EMOOOTIONSSS TAKING ME OVERRRRR
As fun as this day was, it fully wiped me out for about two days. Quite honestly, I felt like I had been hit by a train and I knew what was coming for me around the corner. At this point in the road to recovery, I have learned that some of my best days are closely followed by rough ones and this time was no exception. Recovery can be lonely. Especially when you can’t drive and it’s like 1000000 degrees below zero so hobbling somewhere to fulfill my basic human needs is out too.
On Monday, my mom came home from work later than planned and for some reason I just kind of lost it. I was, and still am, so overwhelmed with where I am vs. where I need to be in order to go back home to California. I felt guilty for being so worn out from the things that used to be so mindless to me. I felt sorry for myself being home alone all day. I couldn’t focus on anything but the date on the calendar and how much further along I thought I should be at this point. And in response to all of this, I had isolated myself from pretty much everyone all day. So weird how we do that because I think all I needed was some support from my friends and still I refused to allow myself to get it. And since my mom is a wizard, she picked up on this. She called our fun neighbor friend and invited her over for a pre-bachelor Monday glass of wine and slowly but surely, the sads went away. All I needed was a little socialization and someone to listen to me ramble who didn’t have the same last name as me.

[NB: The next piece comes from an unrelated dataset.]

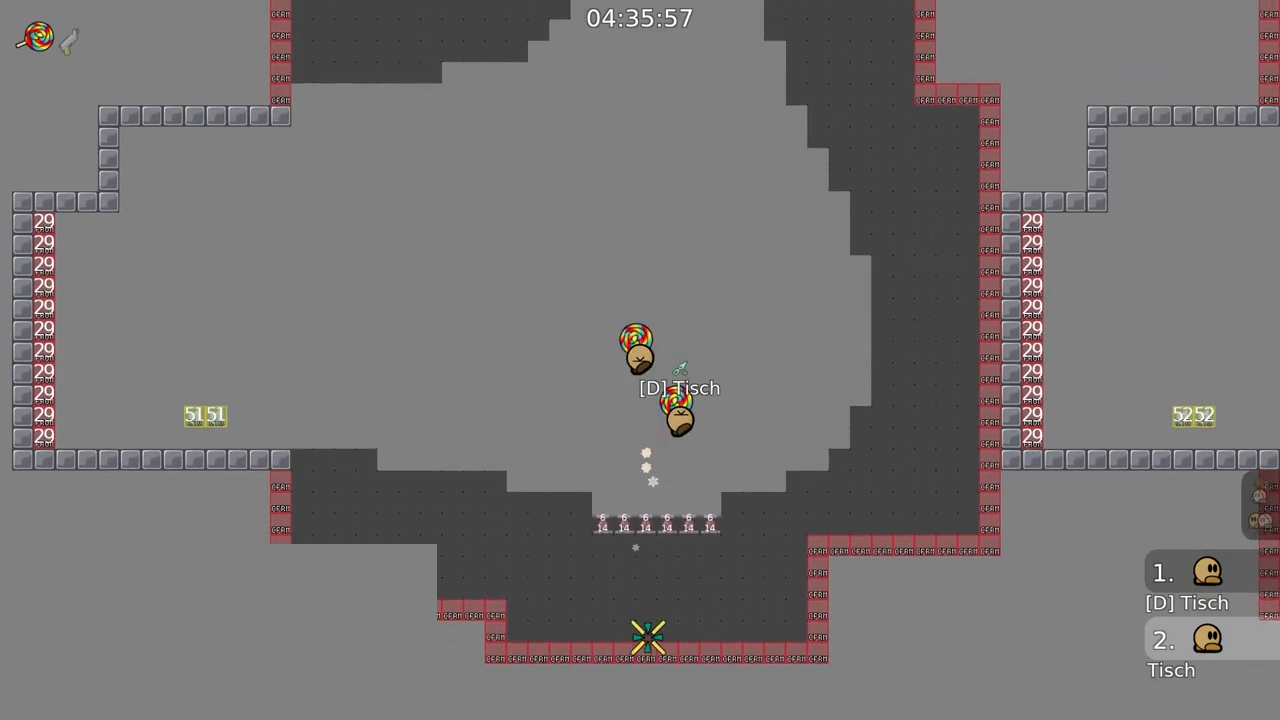
{"keys": ["d"], "mouse": [], "events": [[200, "mouse_right", "up"], [367, "d", "down"]]}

On week four, I had some of my highest highs and lowest lows of this recovery process so far. And for that I will give this piece of advice. Next to doing your exercises, the most important thing to do is establish a support system. To anyone else planning on having surgery or anyone who is currently in their recovery process or literally *anyone* at all: DO NOT ISOLATE YOURSELF IN A TIME OF NEED. It is a self-destructive and sometimes subconscious action that does nothing but make you feel worse. Check on yo friends, you never know what’s going on in that little bean of theirs. I am so fortunate to have my family with me through this all to be that unwavering support system I need, even when I am feeling overly emotional and acting a bit ridiculous.
Any progress is still a step in the right direction no matter how small.